Who else would have thought this up except for the geniuses at Slate? Apparently, we aren’t being made to feel guilty enough about Thanksgiving as it is. Libtards already beat us over the head about how Thanksgiving celebrates our racist, oppressive colonialism and therefore, it’s a terrible, awful, horrible holiday that only racist, oppressive, colonialists could possible enjoy. Now they’re adding in our choice of meat.
Seriously. If you like white meat on a turkey, it’s because you’re secretly racist.
White meat turkey has no taste. Its slabs of dry, fibrous material are more like cardboard conveyances, useful only for transporting flavorsome food like stuffing and gravy from plate to mouth. It’s less a foodstuff than a turkey app, simulated meat, a hyperlink to real food.
But I am fascinated by how tastes get made and unmade, the intersection of culture, class and sensory responses. Not being a postmodernist I wouldn’t call the overwhelming American preference for white-meat turkey a form of cultural hegemony.

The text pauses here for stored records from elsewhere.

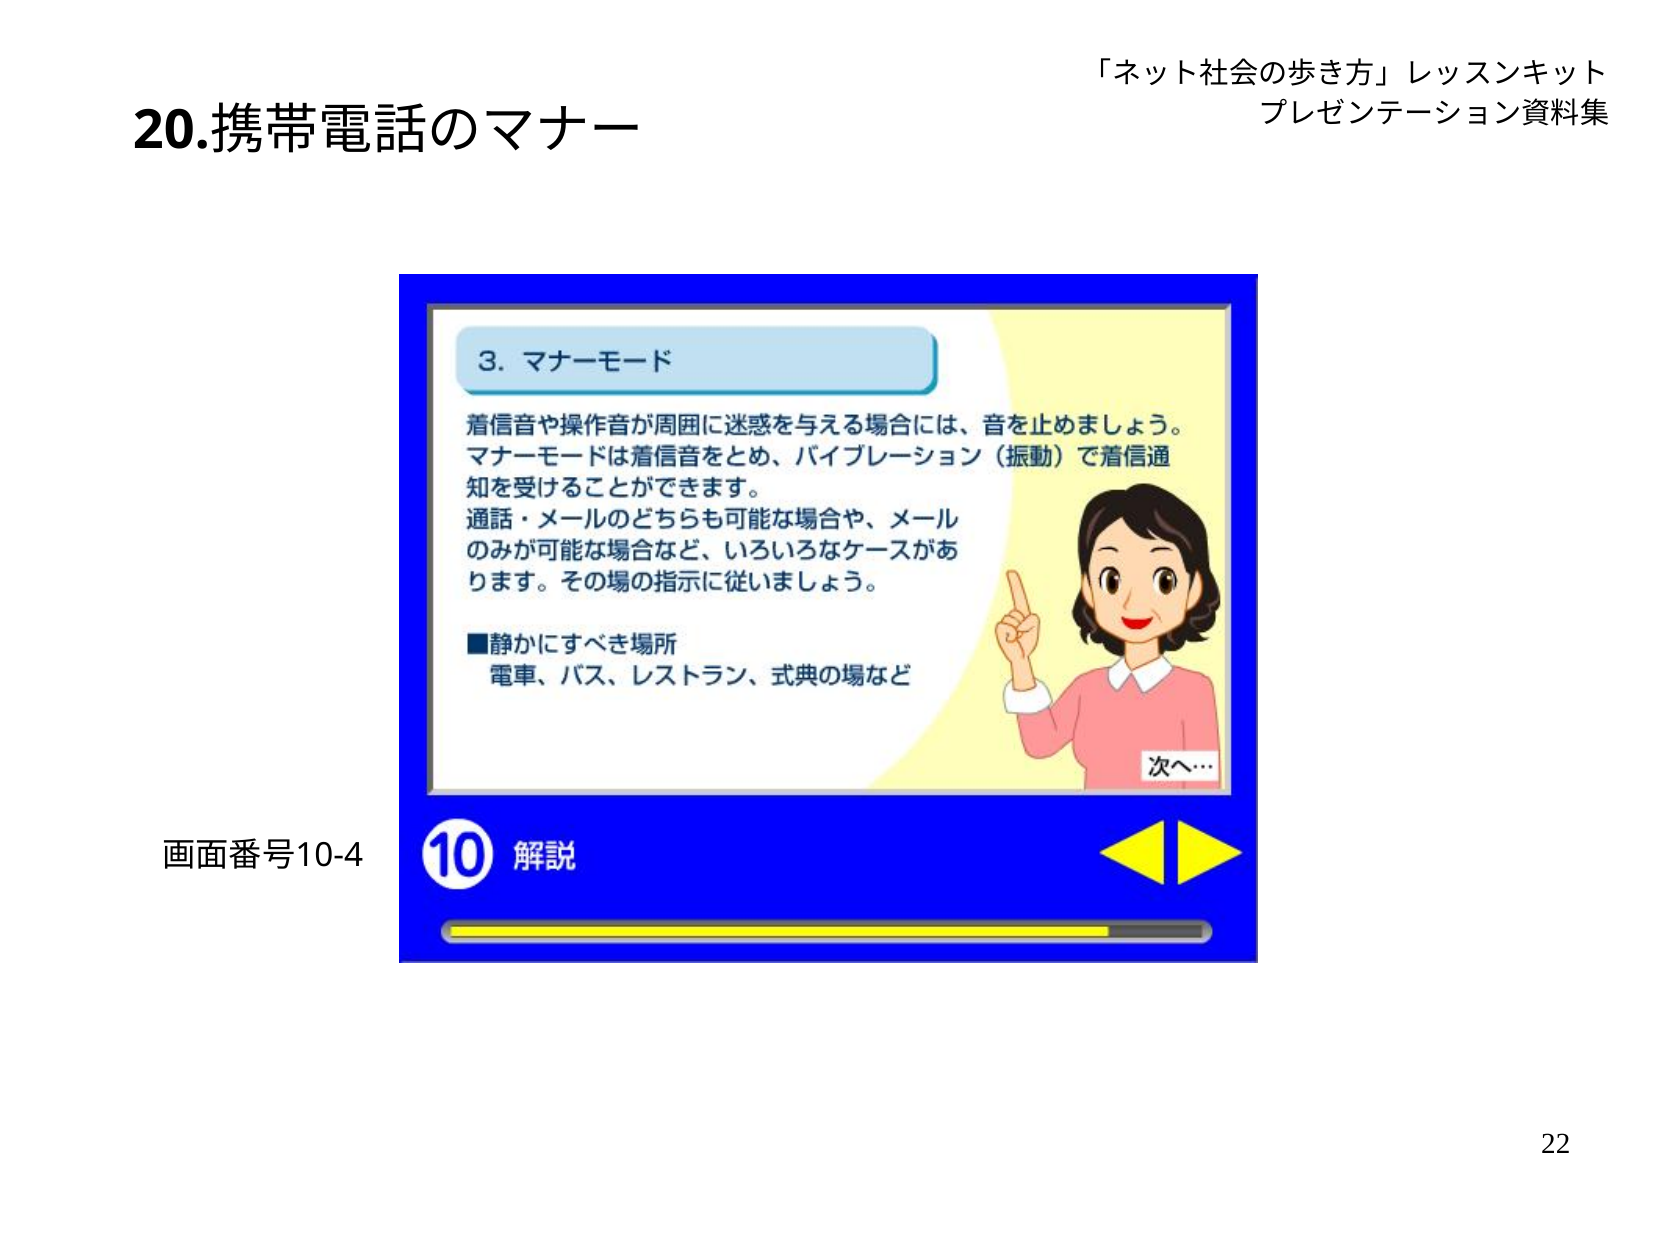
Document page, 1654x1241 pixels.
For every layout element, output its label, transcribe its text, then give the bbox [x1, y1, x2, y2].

picture [399, 274, 1258, 963]
text_box 「ネット社会の歩き方」レッスンキット プレゼンテーション資料集 [1062, 44, 1625, 139]
text_box 20.携帯電話のマナー [118, 88, 975, 169]
text_box 画面番号10-4 [147, 826, 384, 882]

More like a mass hallucination. Why, for instance, hasn’t white meat shared the same fate, the same cultural disenfranchisement, as packaged white bread?

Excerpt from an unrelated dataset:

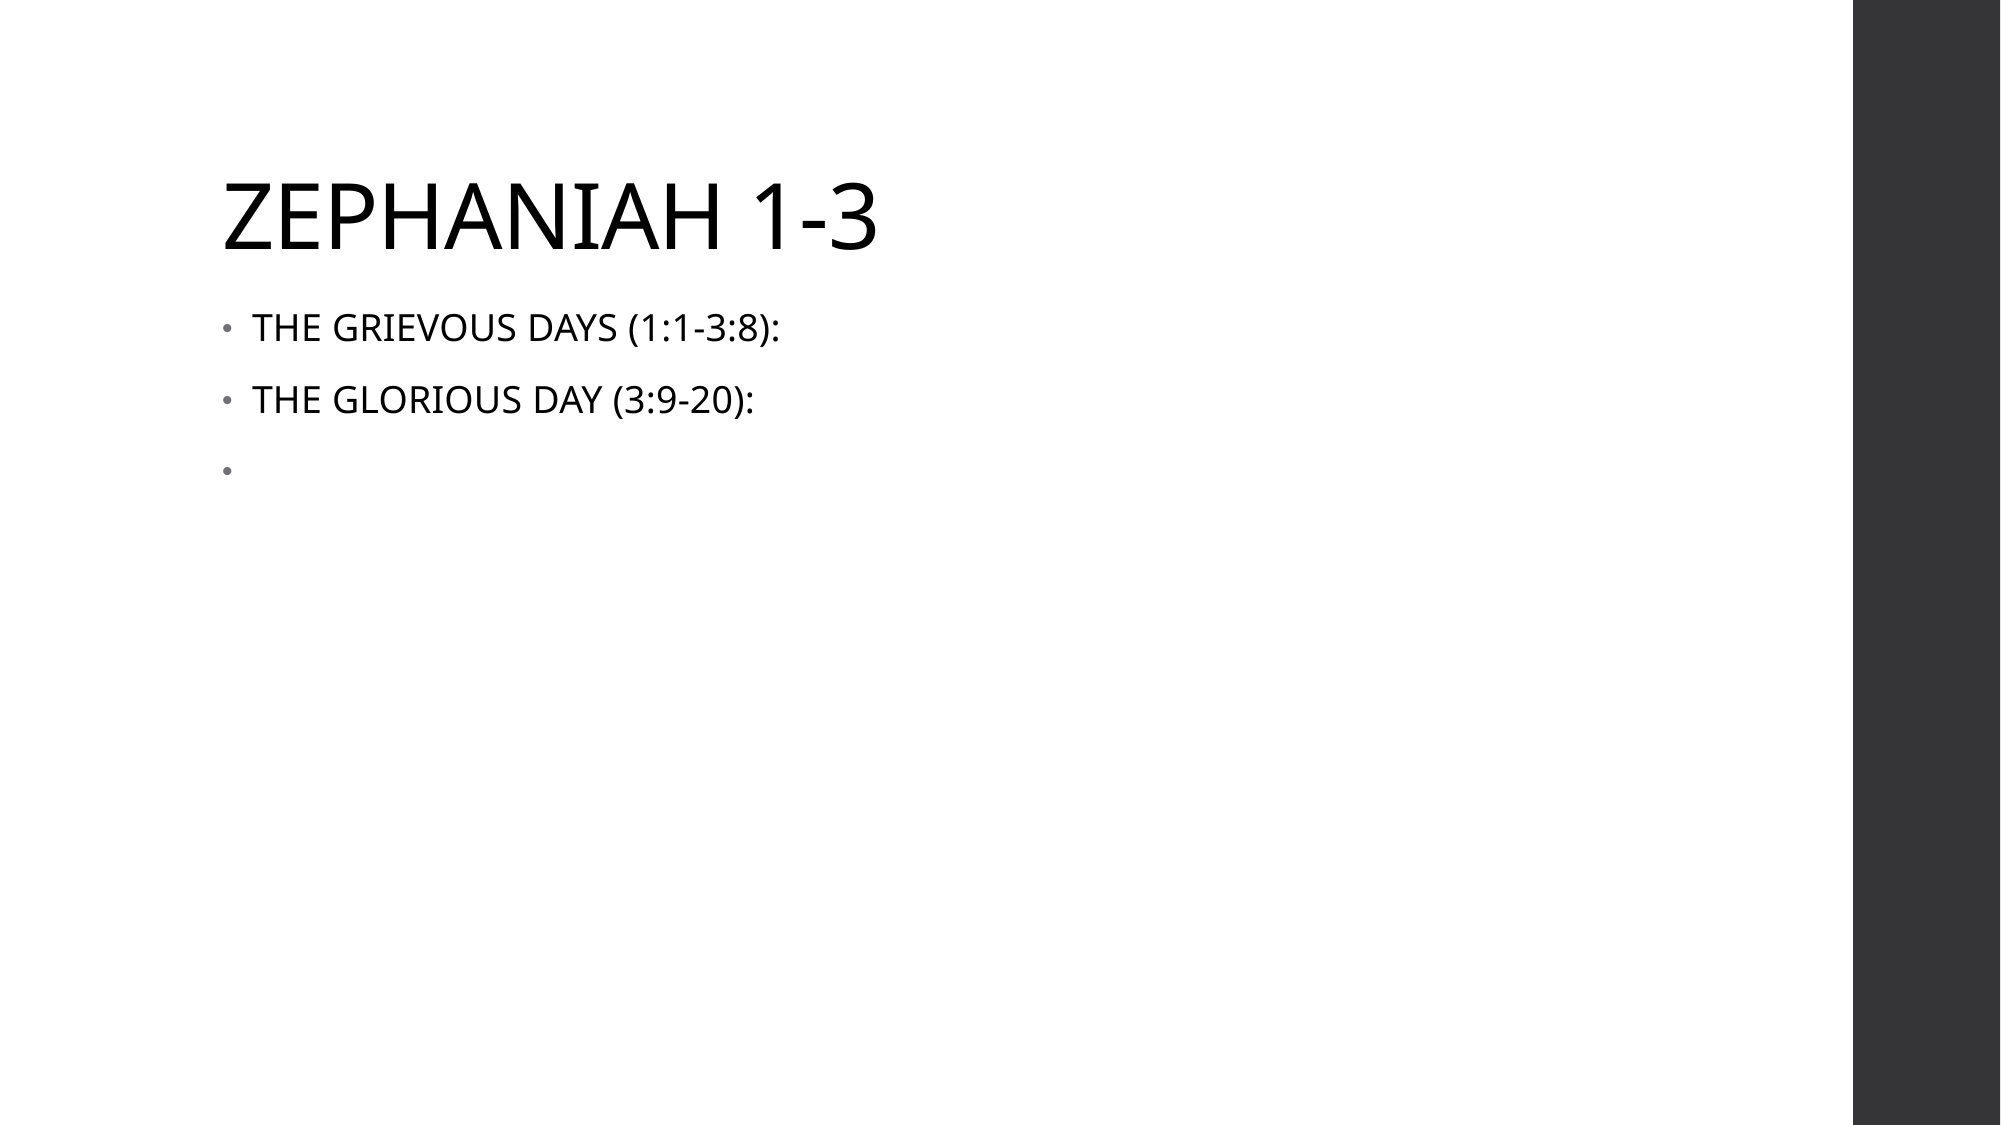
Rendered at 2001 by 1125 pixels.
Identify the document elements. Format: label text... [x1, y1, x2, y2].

list THE GRIEVOUS DAYS (1:1-3:8): THE GLORIOUS DAY (3:9-20): [206, 299, 1617, 1014]
title ZEPHANIAH 1-3 [206, 60, 1797, 278]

… Do they still associate white meat with refinement? It was enough to make me wonder whether there could be a racial, if not racist, subtext here. Perhaps there is a clue in the shifting fate of the “other white meat”—pork. I’ll never forget the moment when I learned the antebellum racial origin of the phrase “living high on the hog.” I had driven down the I-5 “grapevine,” that fog-shrouded mountainous interior route from San Francisco to L.A. with a couple of Communist Party women who were mothers of death row prisoners (long story). When dawn broke and we arrived in Watts, they guided me to a place called Ray’s Redwood City, an all-night, almost all-black joint where the ladies of Saturday night dined with the ministers of Sunday morning (not at the same tables), and my fellow travelers ordered me a dish called “high on the hog,” a mountain of scrambled eggs topped by a fried pork chop.

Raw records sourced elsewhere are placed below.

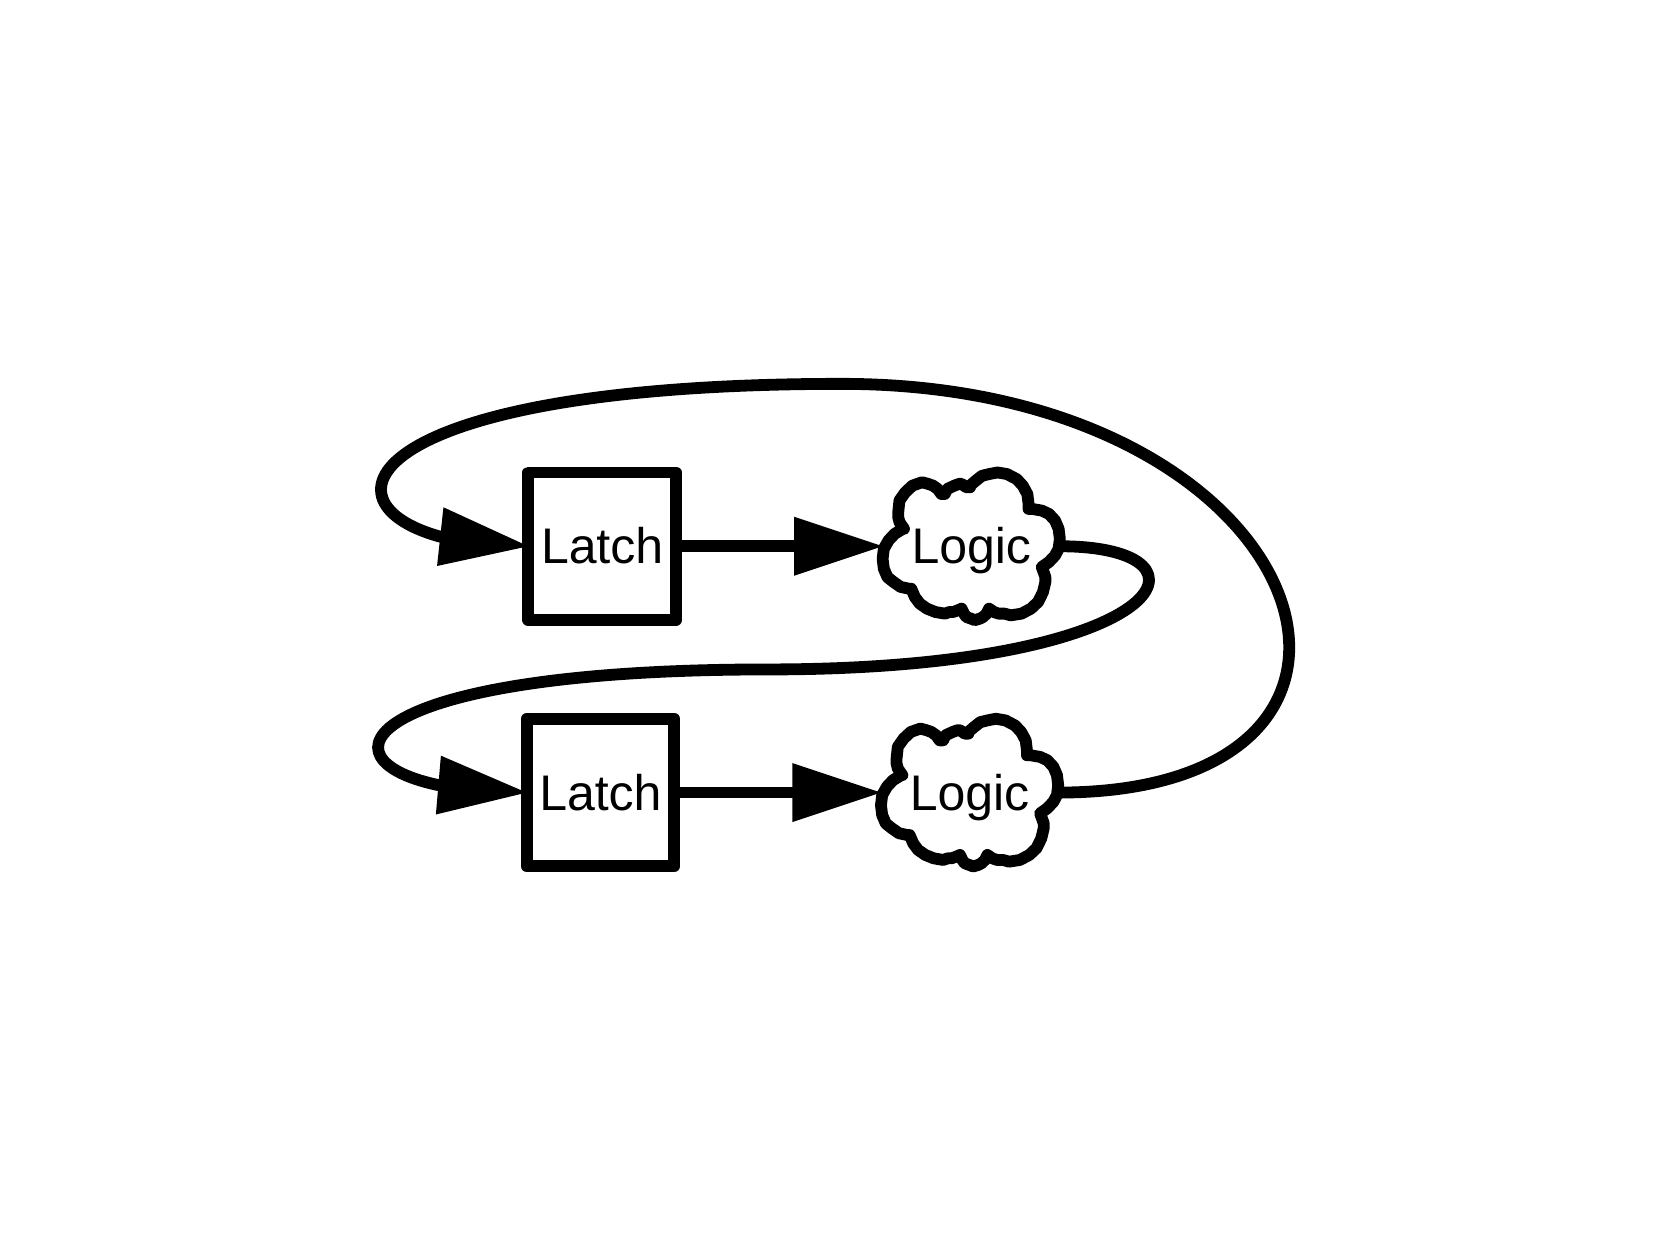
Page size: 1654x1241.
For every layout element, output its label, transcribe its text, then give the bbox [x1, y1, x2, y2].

text_box Logic [880, 718, 1059, 867]
text_box Logic [882, 472, 1060, 621]
text_box Latch [528, 472, 676, 621]
text_box Latch [526, 718, 675, 867]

It was then I learned the etymology of the phrase in America. It hails from the plantation days, when the white slave owners dined on choice pork chops cut from “high on the hog” while the slaves made do with the lower parts of the pig—the ham hocks, the pigs feet, the pork bellies, and the innards. White meat was high on the hog, but not higher on flavor than other (often darker) cuts. Indeed the “other white meat” now available most frequently in lean and tasteless pork chops and cutlets has little more taste than white meat turkey.
Despite its superior taste, dark meat has dark undertones for some. Dark meat evokes the color of earth, soil. Dark meat seems to summon up ancient fears of contamination and miscegenation as opposed to the supposed superior purity of white meat. I guess it shouldn’t be a surprise that white meat remains the choice of a holiday that celebrates Puritans.
Indeed, the connotations of the pale and darker parts of the turkey constitute a meaty metaphor for the Thanksgiving feast itself. The allegedly more refined and daintier white parts, the wings and breast, have never touched the ground the way the earthier darker legs have done. And you know how dirty dirt is.
… Could fear of facing our dark history be behind the prejudice against dark meat? Or is there more to the darkness of dark meat that feeds that fear?
Oh, of course. Slaves got stuck with the dark meat back in the day, while racist slaveowners enjoyed the white meat. So therefore, anyone who enjoys white meat today must be a racist!
In all seriousness, this is a pressing matter for Slate? This writer, Ron Rosenbaum, really spent hours pondering the racism of dark meat vs. white meat? The mental gymnastics required to come up with this drivel clearly shows that this guy has more than a few screws loose. And a lot of time on his hands.
But hey, you know libtards. Anytime they can use something completely innocuous to accuse Americans of being racist, they’re on board! Even if it means making complete and utter fools out of themselves.